Reply Parent Score: 2

RE: Not really blobs, just BLOBs
by timl on Sat 10th Jan 2009 13:49 in reply to "Not really blobs, just BLOBs"
timl Member since:
2005-12-06

Firmware runs directly on
peripheral hardware and has no chance to access
the main system/kernel, and as such, it shall be
considered part of the hardware.

While I agree that by and large firmware should be considered as part of the hardware, I'm not convinced firmware cannot access the main system. If I understand correctly, Bus Master DMA is a feature of PCI (and newer) buses that allow devices to directly access main memory on their own accord. A buggy or malicious firmware in the device could theoretically overwrite kernel code, and so crash or hack the system. While this may not be a huge concern to the average user, I can understand people with big security concerns viewing this as a problem.

For completeness, I think that IOMMUs in modern systems can mitigate or prevent this kind of problem, just like the MMU gave us memory protection between processes. I'm not entirely sure on this though, nor how well the memory *protection* side of IOMMUs is used in current OSes. Anyone care to comment on that?

/me still wonders why vendors choose to save these
few eurocents worth of Flash-EPROM where such firm-
ware is ordinarily stored, just to go through all
this hassle…


1. For big volumes, those few cents really do add up. And it's not only the cost of the chip itself, but also the bigger circuit board and the time required for programming the chip.

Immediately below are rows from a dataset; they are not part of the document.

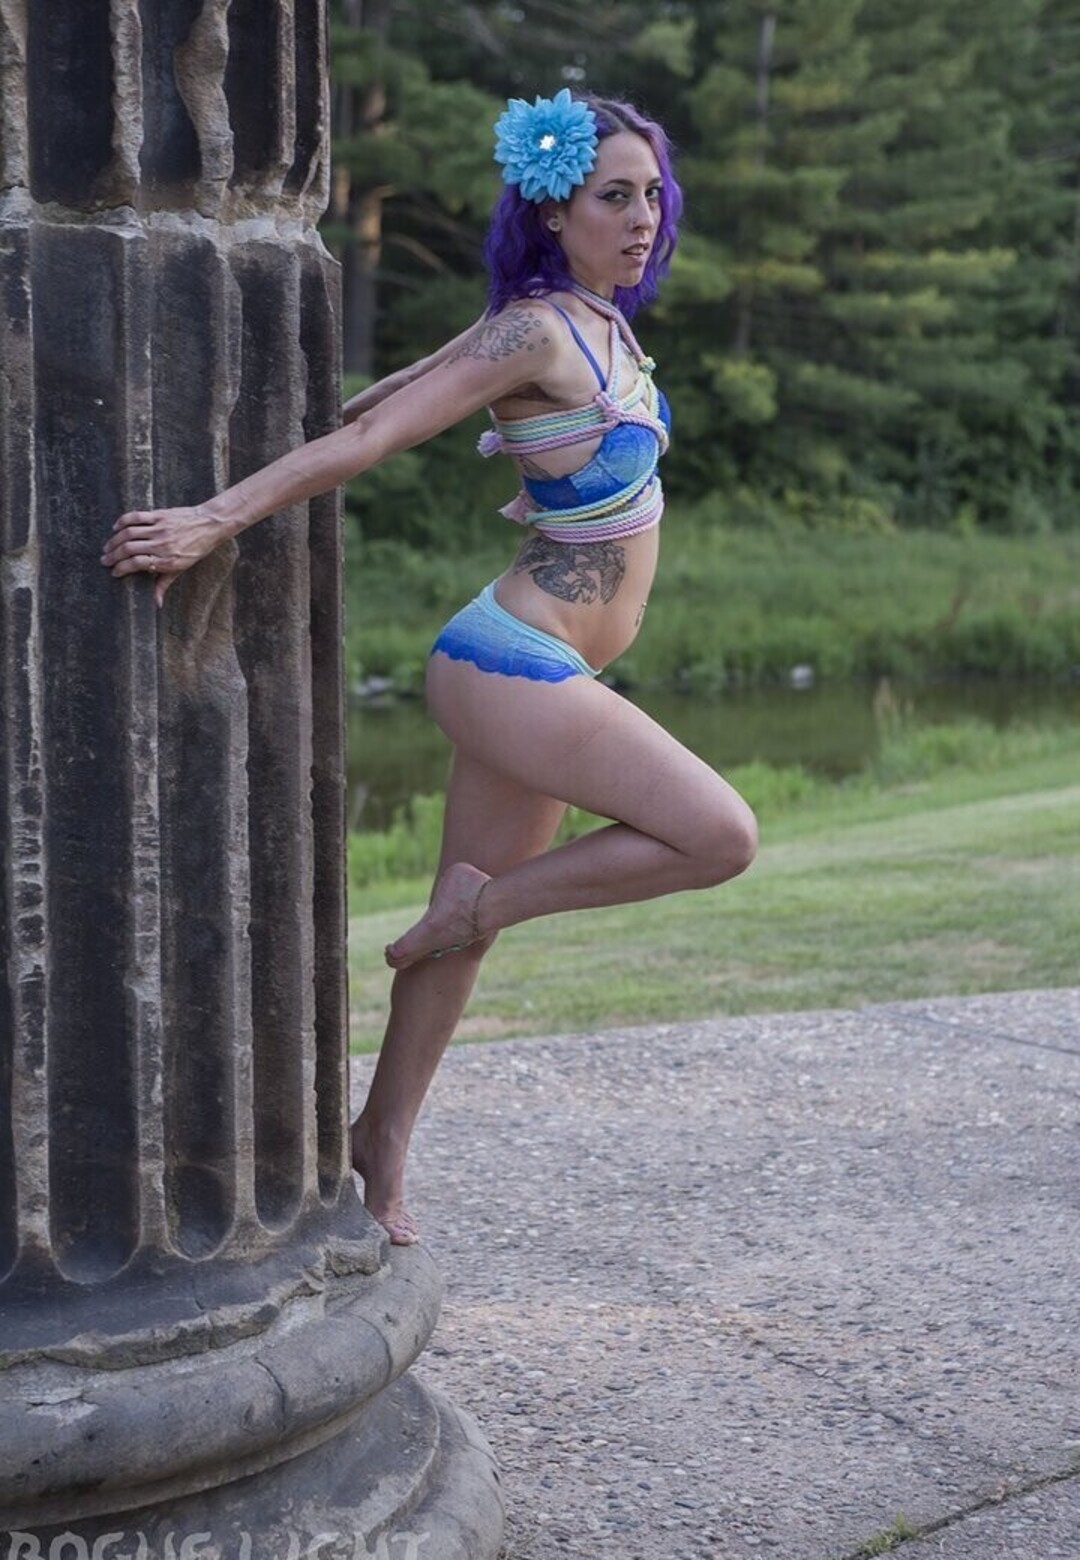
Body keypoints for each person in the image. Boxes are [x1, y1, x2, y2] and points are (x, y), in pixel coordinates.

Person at [102, 90, 758, 1247]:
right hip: (513, 662)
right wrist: (214, 515)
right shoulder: (537, 332)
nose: (643, 217)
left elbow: (381, 395)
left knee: (464, 939)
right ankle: (477, 902)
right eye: (615, 196)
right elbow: (368, 440)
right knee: (719, 835)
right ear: (553, 211)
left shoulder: (592, 323)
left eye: (653, 195)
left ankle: (379, 1141)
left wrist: (351, 400)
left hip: (546, 670)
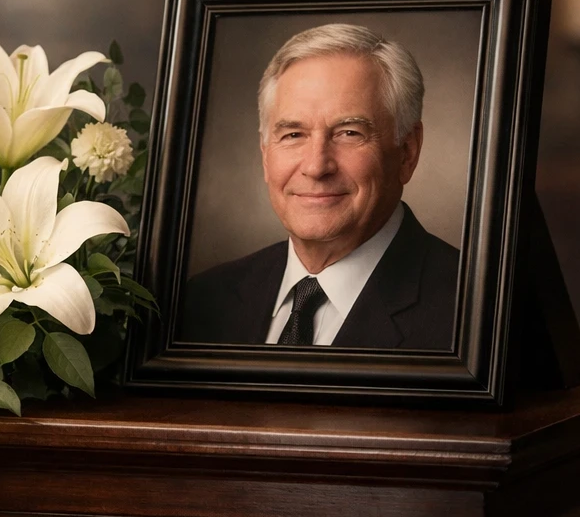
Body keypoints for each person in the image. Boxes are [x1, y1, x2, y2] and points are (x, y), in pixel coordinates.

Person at [181, 23, 459, 349]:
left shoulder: (474, 313)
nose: (316, 166)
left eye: (349, 132)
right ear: (265, 154)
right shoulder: (200, 303)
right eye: (293, 135)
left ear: (407, 153)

2. A firmware update now just becomes a driver update, which for the average user is handled semi-automatically, instead of a more complicated and risky procedure of flashing a chip. Apart from the merits this has in itself (no customers whining they broke their device because the flashing went wrong), you can also get away with releasing initial firmware early on, and therefore having the device on the market earlier. You just patch up the firmware later, like (unfortunately) has become commonplace with other software as well. Especially in the consumer market, being the first to offer a certain device is a huge plus for a manufacturer!